Saturday, April 08, 2006

Election Day: The Crux Of Living Abroad permanent link   0 comments
So tomorrow is the big day, Election Day! My wife and I are going to the polling station early in the morning, its only a short walk away from our apartment, and then spend the rest of the day with family, discussing the 'maybe's and maybe not's'.
It is mandatory in Peru to vote. If you don't you pay a fine. If you are a Peruvian citizen and live somewhere abroad, you either pay the fine or you are in for a little countryside trip, and make sure you filled that tank in your car.

This article gives us a nice example of the crux of living abroad:
Thousands of Peruvians in New Jersey aren't just expected – they are required – to vote in their homeland's elections on Sunday. And many of them aren't happy about it.

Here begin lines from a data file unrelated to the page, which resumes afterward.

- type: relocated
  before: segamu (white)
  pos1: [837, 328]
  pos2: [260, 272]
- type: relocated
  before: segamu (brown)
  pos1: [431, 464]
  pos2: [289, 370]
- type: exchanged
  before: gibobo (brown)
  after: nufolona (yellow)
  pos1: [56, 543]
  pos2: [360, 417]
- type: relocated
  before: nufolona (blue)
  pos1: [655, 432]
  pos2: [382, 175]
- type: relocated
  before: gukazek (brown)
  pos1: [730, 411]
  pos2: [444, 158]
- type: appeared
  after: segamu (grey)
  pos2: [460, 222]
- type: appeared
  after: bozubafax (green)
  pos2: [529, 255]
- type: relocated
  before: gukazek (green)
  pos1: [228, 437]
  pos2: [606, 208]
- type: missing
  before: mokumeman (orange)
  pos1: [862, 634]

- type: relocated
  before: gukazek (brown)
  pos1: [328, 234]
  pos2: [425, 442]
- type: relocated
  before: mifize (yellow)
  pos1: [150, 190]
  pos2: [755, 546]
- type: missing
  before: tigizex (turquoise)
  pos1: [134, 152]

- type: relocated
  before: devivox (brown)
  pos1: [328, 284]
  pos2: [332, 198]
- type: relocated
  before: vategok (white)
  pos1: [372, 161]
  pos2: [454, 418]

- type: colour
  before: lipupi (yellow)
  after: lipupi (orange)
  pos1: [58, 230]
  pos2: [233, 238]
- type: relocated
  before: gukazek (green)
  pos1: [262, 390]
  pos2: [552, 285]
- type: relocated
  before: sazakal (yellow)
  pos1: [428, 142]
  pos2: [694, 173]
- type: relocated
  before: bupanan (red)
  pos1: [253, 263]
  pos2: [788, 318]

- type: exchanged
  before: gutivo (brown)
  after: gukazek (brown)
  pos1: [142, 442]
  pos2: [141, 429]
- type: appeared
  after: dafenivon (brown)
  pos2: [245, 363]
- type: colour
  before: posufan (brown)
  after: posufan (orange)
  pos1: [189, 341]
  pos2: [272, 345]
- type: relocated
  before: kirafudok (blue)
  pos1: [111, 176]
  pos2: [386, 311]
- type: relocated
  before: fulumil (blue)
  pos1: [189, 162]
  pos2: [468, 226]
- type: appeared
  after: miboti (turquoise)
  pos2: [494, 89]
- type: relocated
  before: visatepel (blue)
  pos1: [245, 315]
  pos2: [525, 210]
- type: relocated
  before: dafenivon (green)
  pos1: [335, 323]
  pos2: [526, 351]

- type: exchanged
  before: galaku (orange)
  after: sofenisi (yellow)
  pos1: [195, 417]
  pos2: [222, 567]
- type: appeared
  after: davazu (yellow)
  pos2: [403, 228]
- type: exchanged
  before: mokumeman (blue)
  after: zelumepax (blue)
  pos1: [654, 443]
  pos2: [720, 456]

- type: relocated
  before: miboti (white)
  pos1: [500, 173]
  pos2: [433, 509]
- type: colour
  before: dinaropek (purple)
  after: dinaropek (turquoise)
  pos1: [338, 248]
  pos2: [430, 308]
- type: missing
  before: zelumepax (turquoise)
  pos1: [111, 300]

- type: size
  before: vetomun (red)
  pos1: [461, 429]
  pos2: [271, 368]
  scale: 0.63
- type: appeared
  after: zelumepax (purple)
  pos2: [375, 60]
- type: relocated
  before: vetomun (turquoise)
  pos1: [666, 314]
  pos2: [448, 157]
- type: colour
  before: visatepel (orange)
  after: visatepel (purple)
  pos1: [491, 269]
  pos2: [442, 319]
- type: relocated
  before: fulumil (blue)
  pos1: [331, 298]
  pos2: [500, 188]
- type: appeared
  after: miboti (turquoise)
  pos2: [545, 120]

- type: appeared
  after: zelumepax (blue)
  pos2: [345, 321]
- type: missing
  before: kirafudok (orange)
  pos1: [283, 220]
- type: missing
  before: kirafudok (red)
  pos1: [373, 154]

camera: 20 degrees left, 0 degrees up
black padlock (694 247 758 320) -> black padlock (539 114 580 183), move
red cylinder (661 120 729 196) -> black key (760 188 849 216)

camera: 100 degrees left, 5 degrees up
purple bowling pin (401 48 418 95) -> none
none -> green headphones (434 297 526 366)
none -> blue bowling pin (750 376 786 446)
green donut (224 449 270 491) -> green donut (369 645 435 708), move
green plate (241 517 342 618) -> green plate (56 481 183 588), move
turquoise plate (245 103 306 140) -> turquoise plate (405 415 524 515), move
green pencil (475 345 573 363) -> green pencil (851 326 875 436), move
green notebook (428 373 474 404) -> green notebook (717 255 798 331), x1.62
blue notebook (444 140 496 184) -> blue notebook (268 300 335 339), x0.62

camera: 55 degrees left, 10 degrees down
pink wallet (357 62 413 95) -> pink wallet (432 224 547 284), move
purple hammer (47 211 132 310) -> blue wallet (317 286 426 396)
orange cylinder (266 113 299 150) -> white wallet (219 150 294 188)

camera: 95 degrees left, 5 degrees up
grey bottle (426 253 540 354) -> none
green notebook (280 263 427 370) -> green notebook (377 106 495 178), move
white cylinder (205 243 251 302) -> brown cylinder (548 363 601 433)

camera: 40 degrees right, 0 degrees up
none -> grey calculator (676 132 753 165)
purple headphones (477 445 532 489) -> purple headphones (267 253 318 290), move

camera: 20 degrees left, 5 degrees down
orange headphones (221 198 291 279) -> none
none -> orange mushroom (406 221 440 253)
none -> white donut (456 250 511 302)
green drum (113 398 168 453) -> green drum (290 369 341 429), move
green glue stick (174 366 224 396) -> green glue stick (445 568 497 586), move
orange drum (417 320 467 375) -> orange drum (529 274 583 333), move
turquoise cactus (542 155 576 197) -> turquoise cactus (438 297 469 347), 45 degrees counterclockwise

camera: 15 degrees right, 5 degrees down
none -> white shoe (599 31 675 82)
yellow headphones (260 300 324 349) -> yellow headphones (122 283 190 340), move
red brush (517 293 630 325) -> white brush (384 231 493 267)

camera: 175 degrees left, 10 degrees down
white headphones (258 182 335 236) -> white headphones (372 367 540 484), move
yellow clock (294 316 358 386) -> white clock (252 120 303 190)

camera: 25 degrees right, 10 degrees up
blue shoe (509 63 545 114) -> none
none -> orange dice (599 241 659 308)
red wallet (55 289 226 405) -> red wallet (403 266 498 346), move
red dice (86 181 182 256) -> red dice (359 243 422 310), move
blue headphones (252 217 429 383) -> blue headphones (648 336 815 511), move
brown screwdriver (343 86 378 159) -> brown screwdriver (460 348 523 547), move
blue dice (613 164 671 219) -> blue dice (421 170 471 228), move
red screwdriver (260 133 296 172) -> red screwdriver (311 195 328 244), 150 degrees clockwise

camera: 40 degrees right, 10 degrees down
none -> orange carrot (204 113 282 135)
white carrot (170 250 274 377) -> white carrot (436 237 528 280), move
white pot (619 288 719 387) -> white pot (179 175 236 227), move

"It's abusive," said Daniel Jara, of Hackensack, who heads the statewide Hispanic Chamber of Commerce. "With all the money we send back to Peru, we are still treated like second-class citizens."

While some Peruvians view compulsory voting as a good idea to promote democracy, many resent the fines they are required to pay when they fail to vote, especially when their government doesn't provide accessible voting sites.

More than 24,000 Peruvians in New Jersey and Pennsylvania are eligible, but they all have a single polling site -- at Eastside High School in Paterson.

The issue is so pertinent that it motivated Jara, a Peruvian-American, to become the first person to run for the Peruvian Congress from abroad.